> _Task goal_:
Print every record exactly, omitting all pictures.

-------- Data to process --------

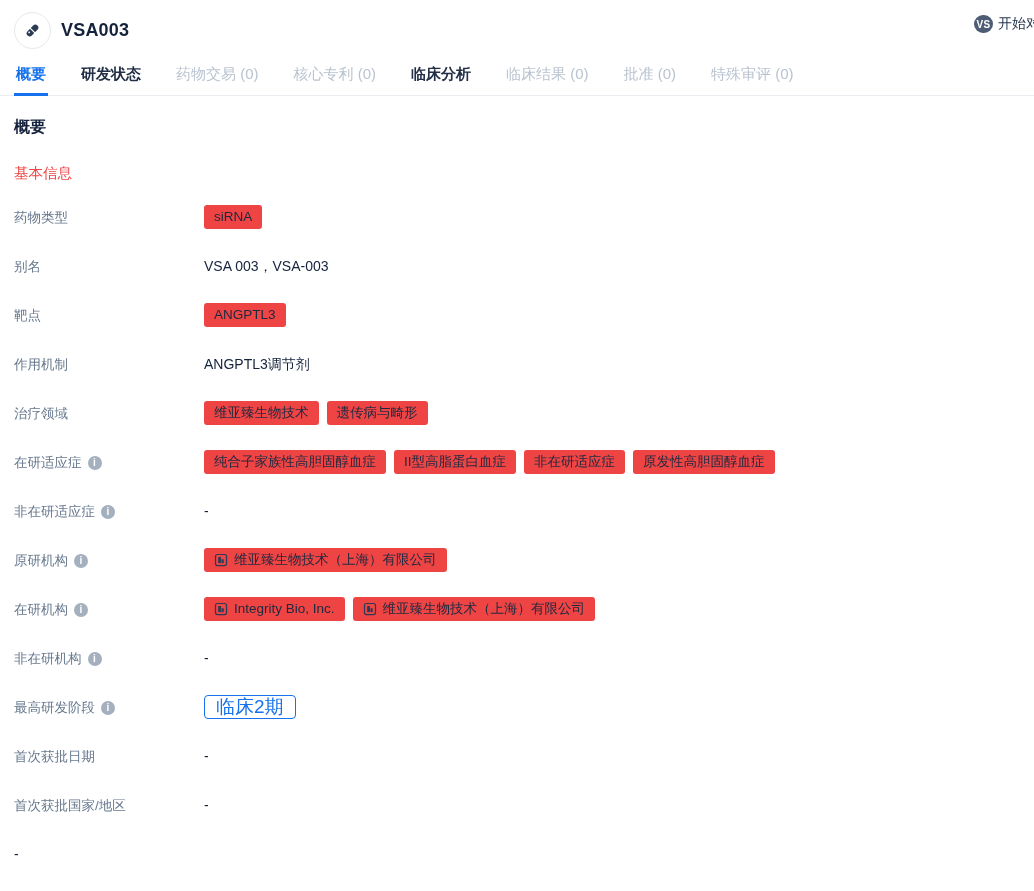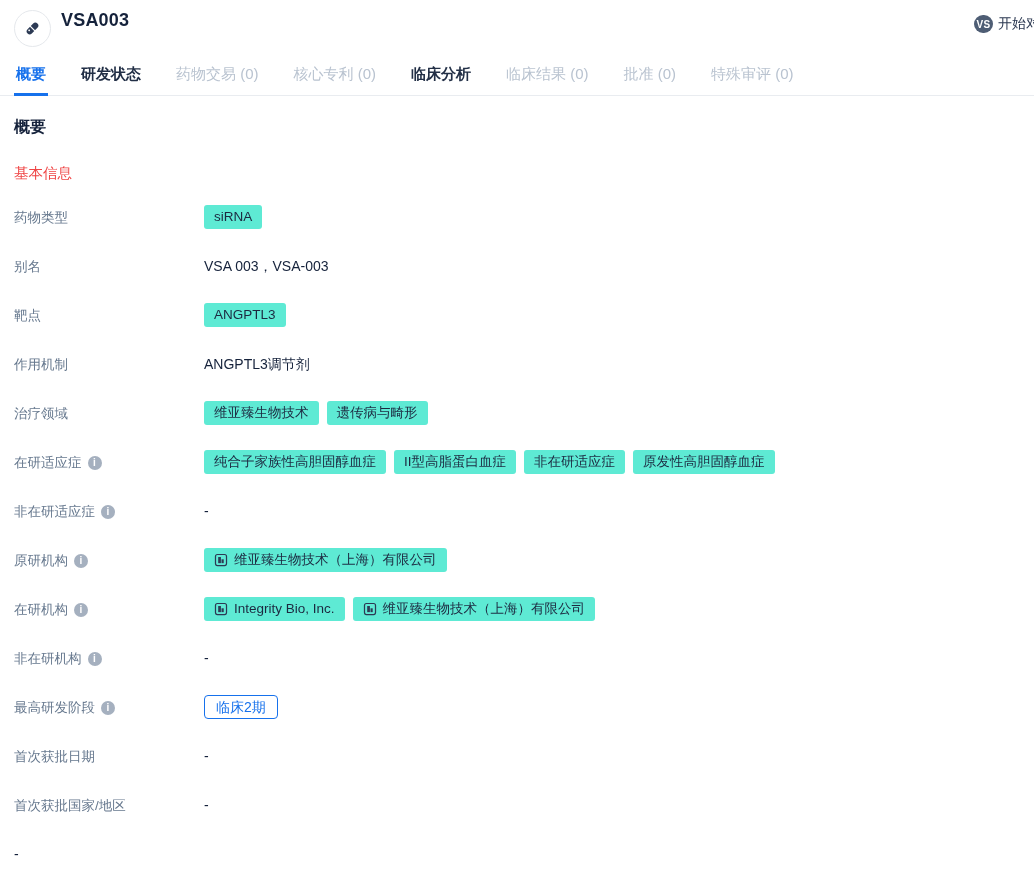--- a/index.html
+++ b/index.html
@@ -6,21 +6,21 @@
   html, body { width: 1034px; height: 891px; overflow: hidden; background: #ffffff; }
   body {
     font-family: "Liberation Sans", "DejaVu Sans", sans-serif;
     color: #16233c;
     position: relative;
   }
   .page { width: 1034px; height: 891px; position: relative; overflow: hidden; }
 
   
   .hdr {
-    display: flex; 
+    display: flex; align-items: center;
     padding: 10px 14px 6px 14px; height: 56px;
   }
   .drug-icon-circle {
     width: 37px; height: 37px; border-radius: 50%;
     border: 1px solid #e5e8ec; background: #fff;
     display: flex; align-items: center; justify-content: center;
     flex: none;
   }
   .page-title {
     font-size: 18px; font-weight: 700; color: #15223b;
@@ -72,31 +72,31 @@
     font-size: 10px; font-weight: 700; font-style: normal;
     display: inline-flex; align-items: center; justify-content: center;
     cursor: pointer; flex: none; line-height: 1;
   }
   .field-value {
     flex: 1; display: flex; flex-wrap: wrap; gap: 8px;
     font-size: 14px; color: #15223b; align-items: flex-start;
   }
   .text-value { line-height: 24px; }
   .tag {
-    background: #5eead4; color: #1c2940;
+    background: #ef4444; color: #1c2940;
     border-radius: 3px; padding: 0 10px;
     height: 24px; line-height: 24px; font-size: 13.5px;
     display: inline-flex; align-items: center; gap: 6px;
     cursor: pointer; white-space: nowrap;
   }
   .tag svg { flex: none; }
   .stage-tag {
     border: 1px solid #1671ec; color: #1671ec; background: #fff;
     border-radius: 4px; padding: 0 11px;
-    height: 24px; line-height: 22px; font-size: 14px;
+    height: 24px; line-height: 22px; font-size: 19px;
     display: inline-flex; align-items: center; cursor: pointer;
   }
 </style>
 </head>
 <body>
 
 <div class="page">
 
   <div class="hdr">
     <div class="drug-icon-circle">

--------

> _Answer to this task_:
--- a/index.html
+++ b/index.html
@@ -6,21 +6,21 @@
   html, body { width: 1034px; height: 891px; overflow: hidden; background: #ffffff; }
   body {
     font-family: "Liberation Sans", "DejaVu Sans", sans-serif;
     color: #16233c;
     position: relative;
   }
   .page { width: 1034px; height: 891px; position: relative; overflow: hidden; }
 
   
   .hdr {
-    display: flex; 
+    display: flex; align-items: center;
     padding: 10px 14px 6px 14px; height: 56px;
   }
   .drug-icon-circle {
     width: 37px; height: 37px; border-radius: 50%;
     border: 1px solid #e5e8ec; background: #fff;
     display: flex; align-items: center; justify-content: center;
     flex: none;
   }
   .page-title {
     font-size: 18px; font-weight: 700; color: #15223b;
@@ -72,31 +72,31 @@
     font-size: 10px; font-weight: 700; font-style: normal;
     display: inline-flex; align-items: center; justify-content: center;
     cursor: pointer; flex: none; line-height: 1;
   }
   .field-value {
     flex: 1; display: flex; flex-wrap: wrap; gap: 8px;
     font-size: 14px; color: #15223b; align-items: flex-start;
   }
   .text-value { line-height: 24px; }
   .tag {
-    background: #5eead4; color: #1c2940;
+    background: #ef4444; color: #1c2940;
     border-radius: 3px; padding: 0 10px;
     height: 24px; line-height: 24px; font-size: 13.5px;
     display: inline-flex; align-items: center; gap: 6px;
     cursor: pointer; white-space: nowrap;
   }
   .tag svg { flex: none; }
   .stage-tag {
     border: 1px solid #1671ec; color: #1671ec; background: #fff;
     border-radius: 4px; padding: 0 11px;
-    height: 24px; line-height: 22px; font-size: 14px;
+    height: 24px; line-height: 22px; font-size: 19px;
     display: inline-flex; align-items: center; cursor: pointer;
   }
 </style>
 </head>
 <body>
 
 <div class="page">
 
   <div class="hdr">
     <div class="drug-icon-circle">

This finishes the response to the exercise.